Es gibt Orte auf dieser Welt, wo ein „Zoni“ einfach nicht hingehört. Er hat in der Vergangenheit sehr viel Zuwendung erfahren, liebevolle versteht sich, und wäre einfach irritiert in der kalten Rauheit, die ihm entgegenschlüge, fände sich nicht zurecht, wenn man ihn einfach entließe aus einer gewissen Obhut. Verstört sähe er sich den Winden ausgesetzt, die heftig blasen aus Richtungen, vor denen man ihn schon immer gewarnt hat, und außerdem riefe sein Erscheinen auch nur betretene Peinlichkeit hervor, dort, wo er nicht am rechten Fleck ist.

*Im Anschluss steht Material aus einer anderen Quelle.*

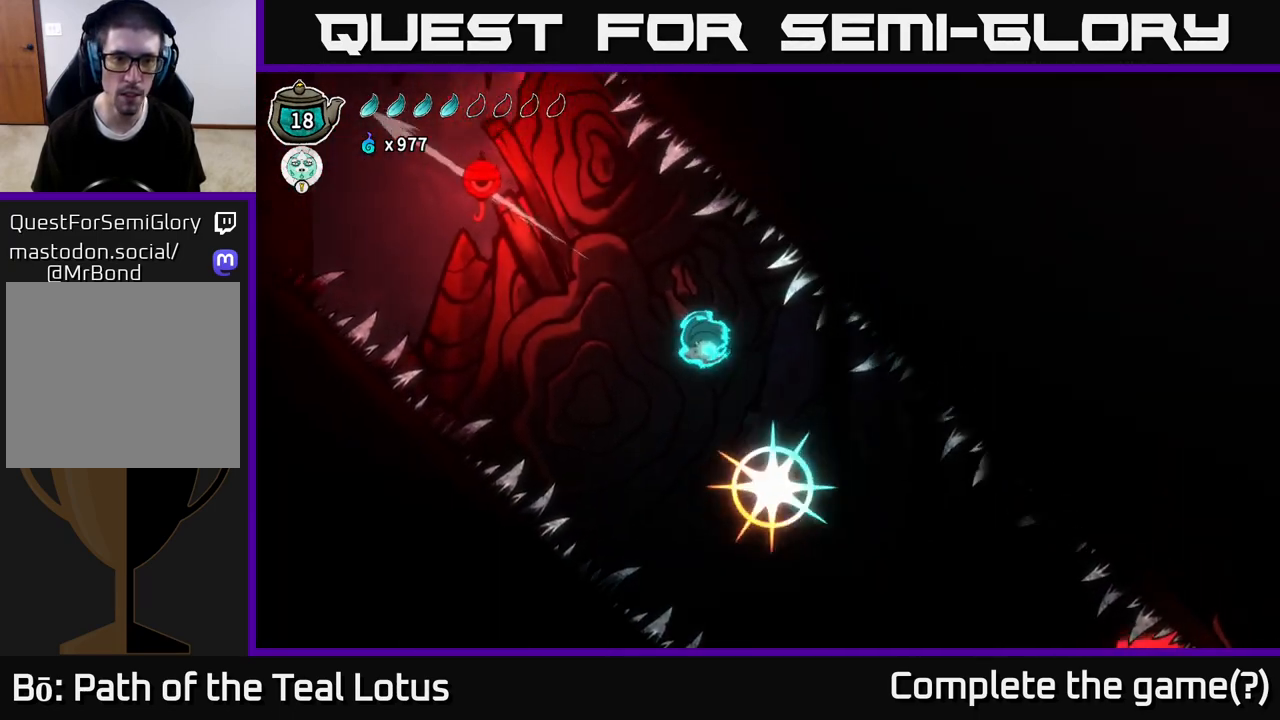
{"dt_ms": 1000, "buttons": [], "left_stick": "up-left", "right_stick": "center"}
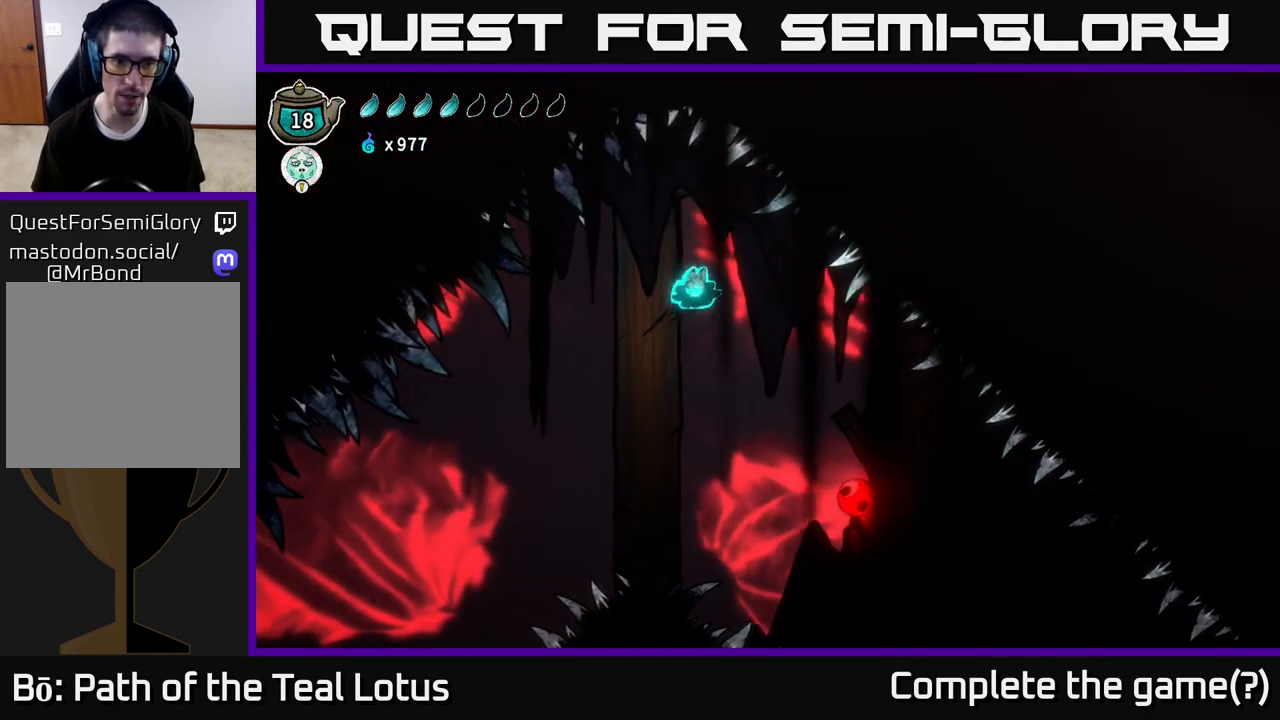
{"dt_ms": 500, "buttons": ["L2"], "left_stick": "left", "right_stick": "center", "events": [[17, "left_stick", "left"], [417, "L2", "down"]]}
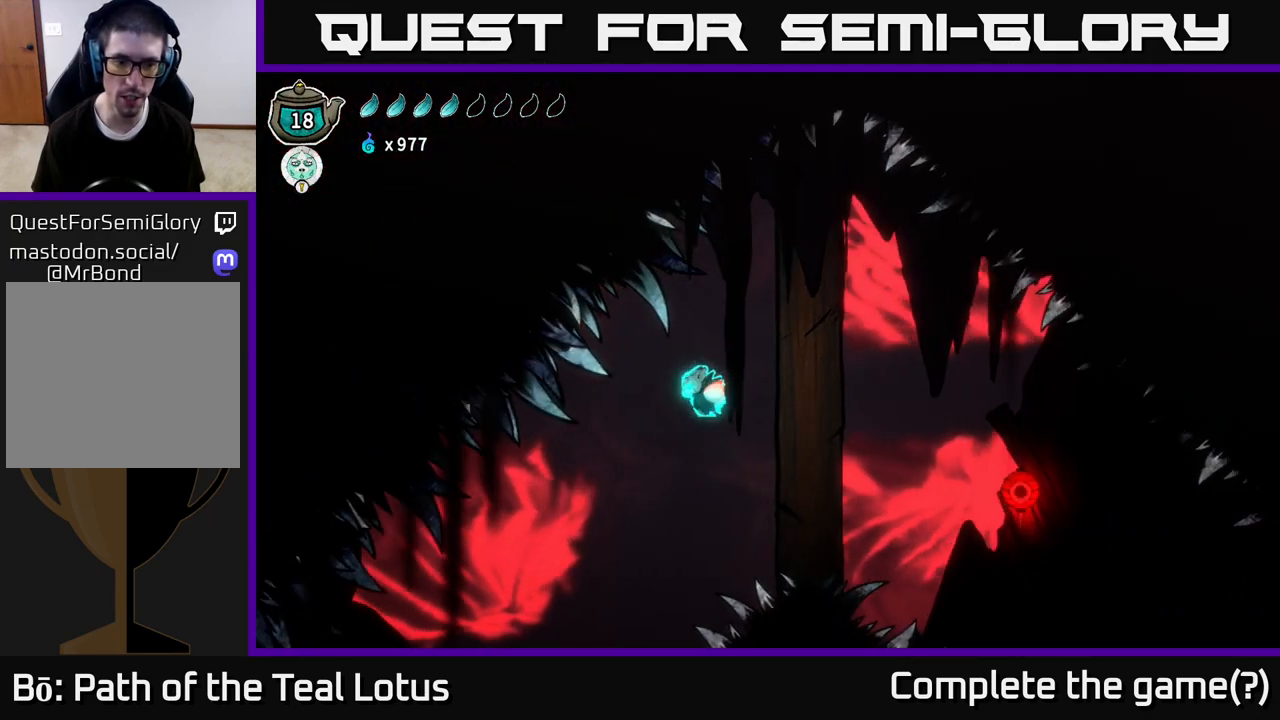
{"dt_ms": 500, "buttons": [], "left_stick": "left", "right_stick": "center", "events": [[133, "left_stick", "center"], [233, "L2", "up"], [467, "left_stick", "left"]]}
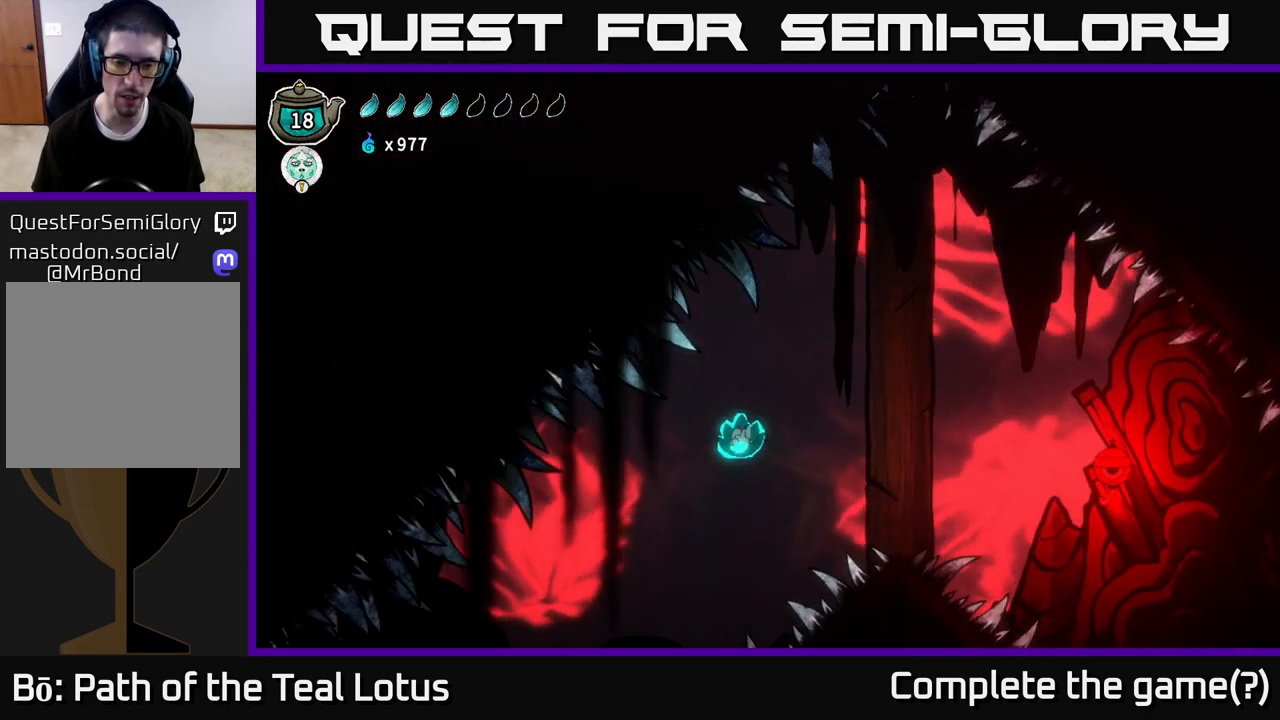
{"dt_ms": 500, "buttons": ["L2"], "left_stick": "left", "right_stick": "center", "events": [[400, "L2", "down"]]}
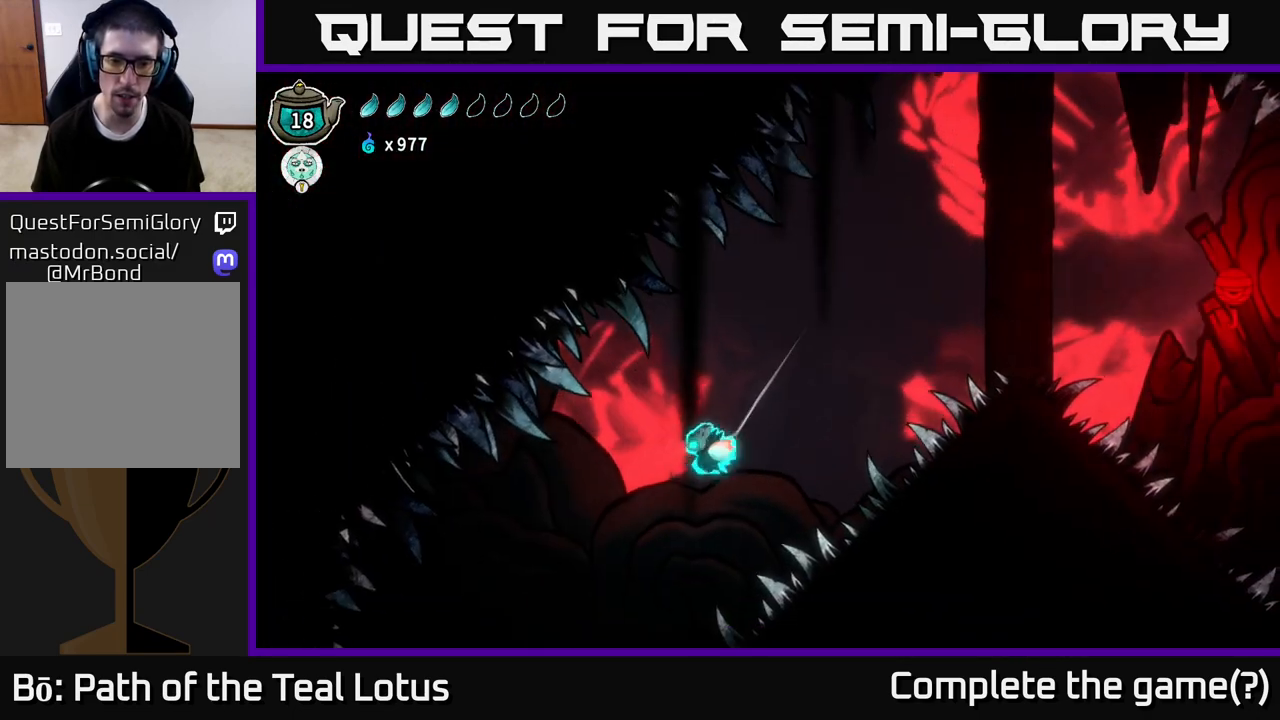
{"dt_ms": 500, "buttons": ["L2"], "left_stick": "center", "right_stick": "center", "events": [[283, "left_stick", "center"]]}
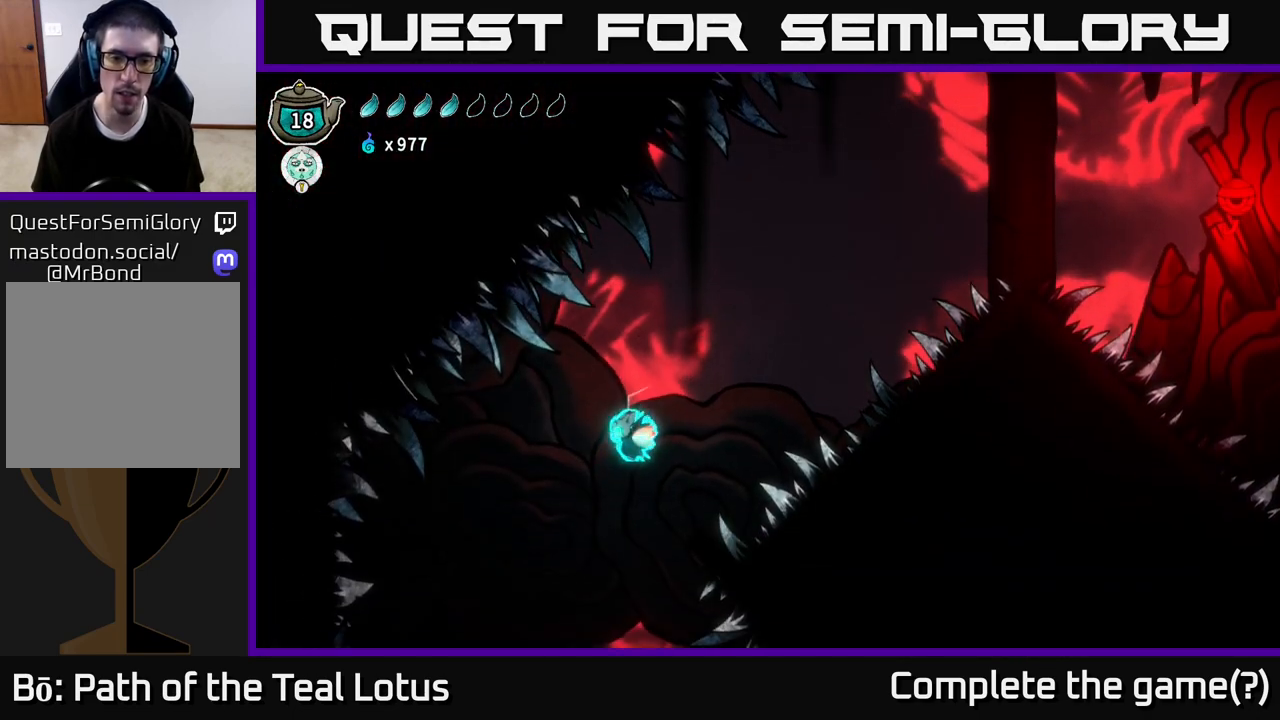
{"dt_ms": 500, "buttons": ["L2"], "left_stick": "center", "right_stick": "center", "events": [[17, "left_stick", "left"], [350, "left_stick", "center"]]}
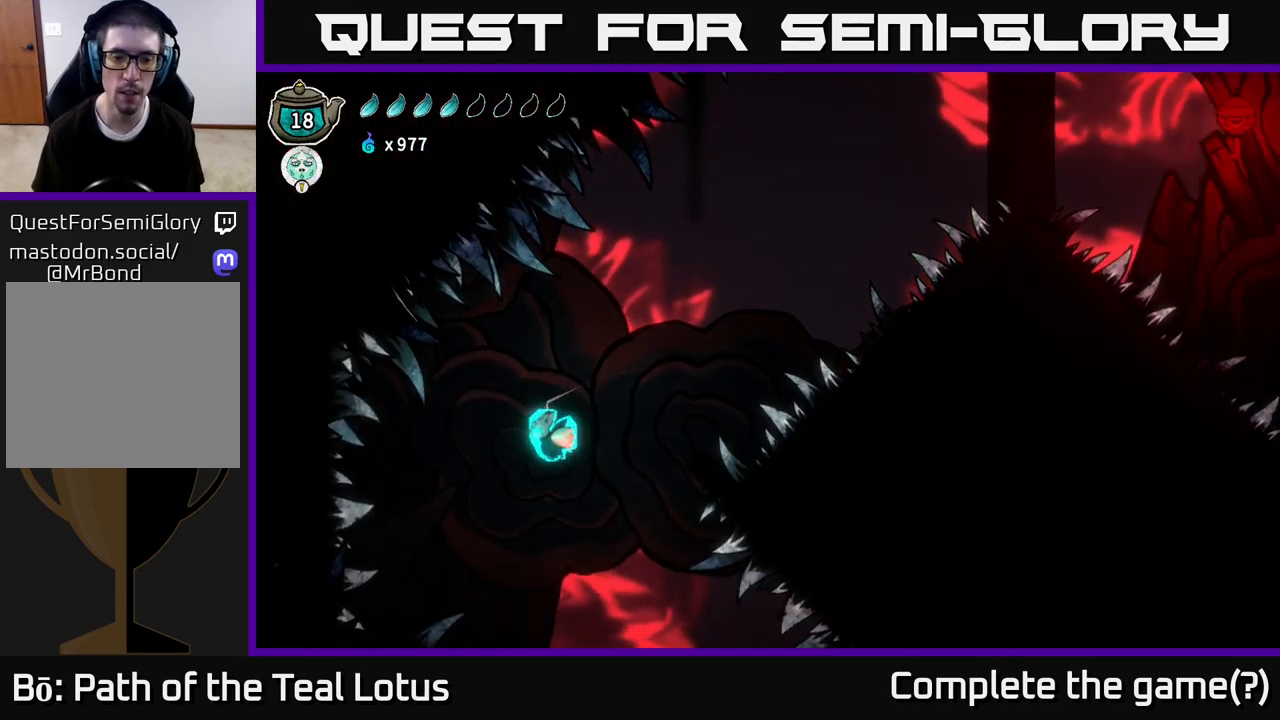
{"dt_ms": 500, "buttons": ["L2"], "left_stick": "right", "right_stick": "center", "events": [[483, "left_stick", "right"]]}
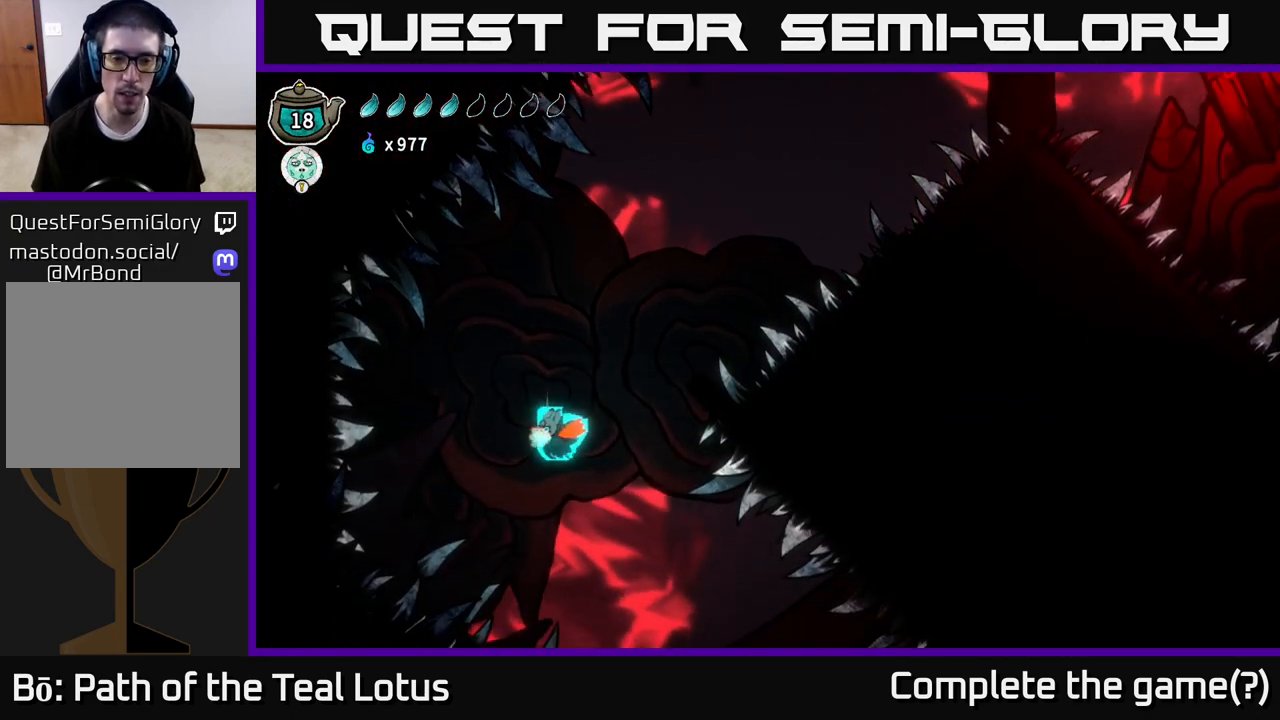
{"dt_ms": 500, "buttons": ["L2"], "left_stick": "right", "right_stick": "center", "events": [[200, "left_stick", "center"], [400, "left_stick", "right"]]}
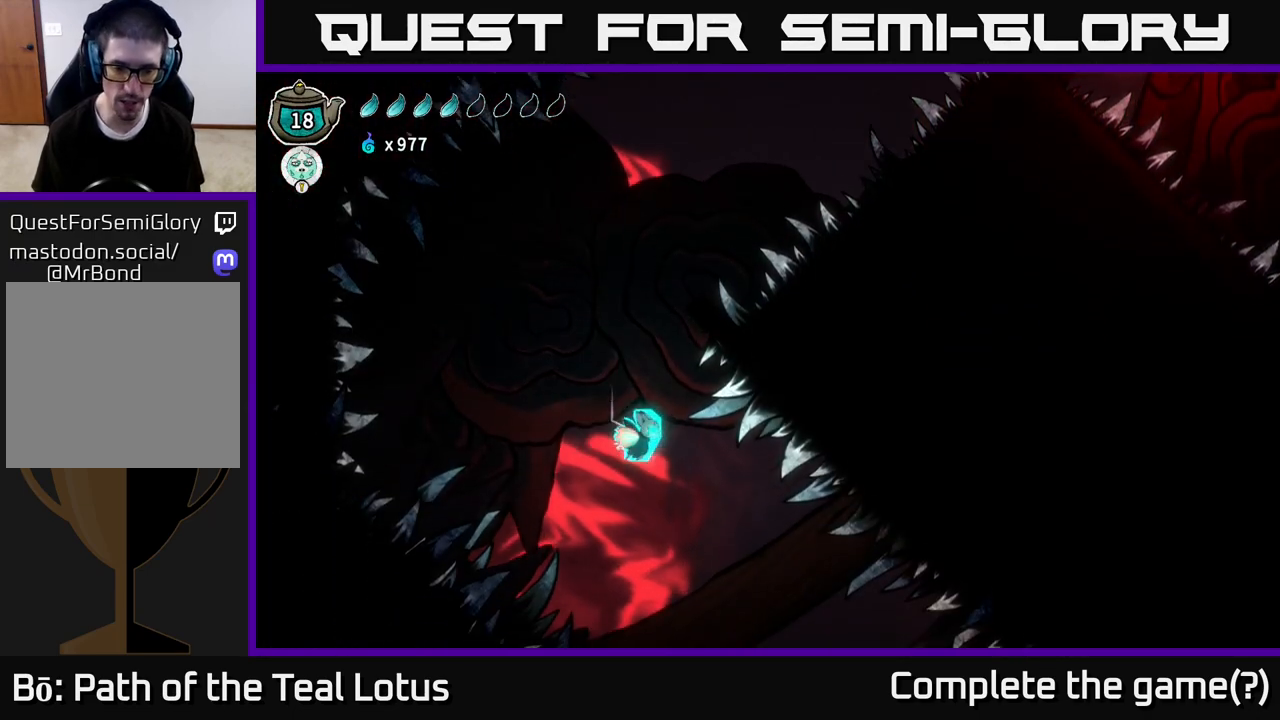
{"dt_ms": 500, "buttons": ["L2"], "left_stick": "right", "right_stick": "center", "events": [[83, "left_stick", "center"], [317, "left_stick", "right"]]}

Paris beispielsweise ist so ein Ort, vor dem man jahrelang den gemeinen „Zoni“ fernhielt, zu seinem Besten. Wissend um das dünne Geflecht der Orientierung, in dem ein Mensch gehalten wird, wollte keiner das Risiko eingehen, irgendwelche Narben in das kindliche Gemüt eines so sensiblen Wesens zu brennen. Der gewöhnliche „Zoni“ oder auch „Ossi“ ist klein von Wuchs, nicht übermäßig kräftig und trägt unscheinbare Hütchen. Er hat solch drollige Namen die wohl Steven Spielberg angeregt haben würden, eine Fortsetzung zu „ET“ zu drehen, wenn der Stoff nur ein wenig mehr hergäbe für einen amerikanischen Streifen - er nennt sich also dergestalt putzig, weil man ihm 40 Jahre lang einhämmerte, er habe stolz zu sein auf seine Herkunft und heiße im übrigen Bürger der Deutschen Demokratischen Republik. Je nach Bedarf wird er daheim auch unter so liebevollen Bezeichnungen wie „Personalbestand“ oder „VBE“ (Vollbeschäftigteneinheit) geführt.

All diese Merkmale trafen übrigens auch auf den obersten „Zoni“ zu: Der schmächtige Wuchs, das Hütchen, etwas gehemmtes Auftreten und ebensolche Rednerfähigkeit. Dazu ein unscheinbarer Beruf, Dachdecker (Erich Honecker ist gelernter Dachdecker). Auch er kümmerte sich rührend um seine Schäflein und bediente sich dazu eines bewährten Mitarbeiterstammes, der sich gleich um das Innenleben der Mitmenschen sorgte, heute allerdings etwas in Mißkredit gebracht worden ist, einiger Hitzköpfe wegen... Es war also dafür gesorgt, daß wer nicht durch „verantwortungsvolles“, d.h. in größere Zusammenhänge sich einordnendes Verhalten und durch Hinterlegung einer Familie als Pfand gewisse Grundbedingungen besaß, nicht erst begehrlichen Blickes zur Landesgrenze hinzuschielen brauchte.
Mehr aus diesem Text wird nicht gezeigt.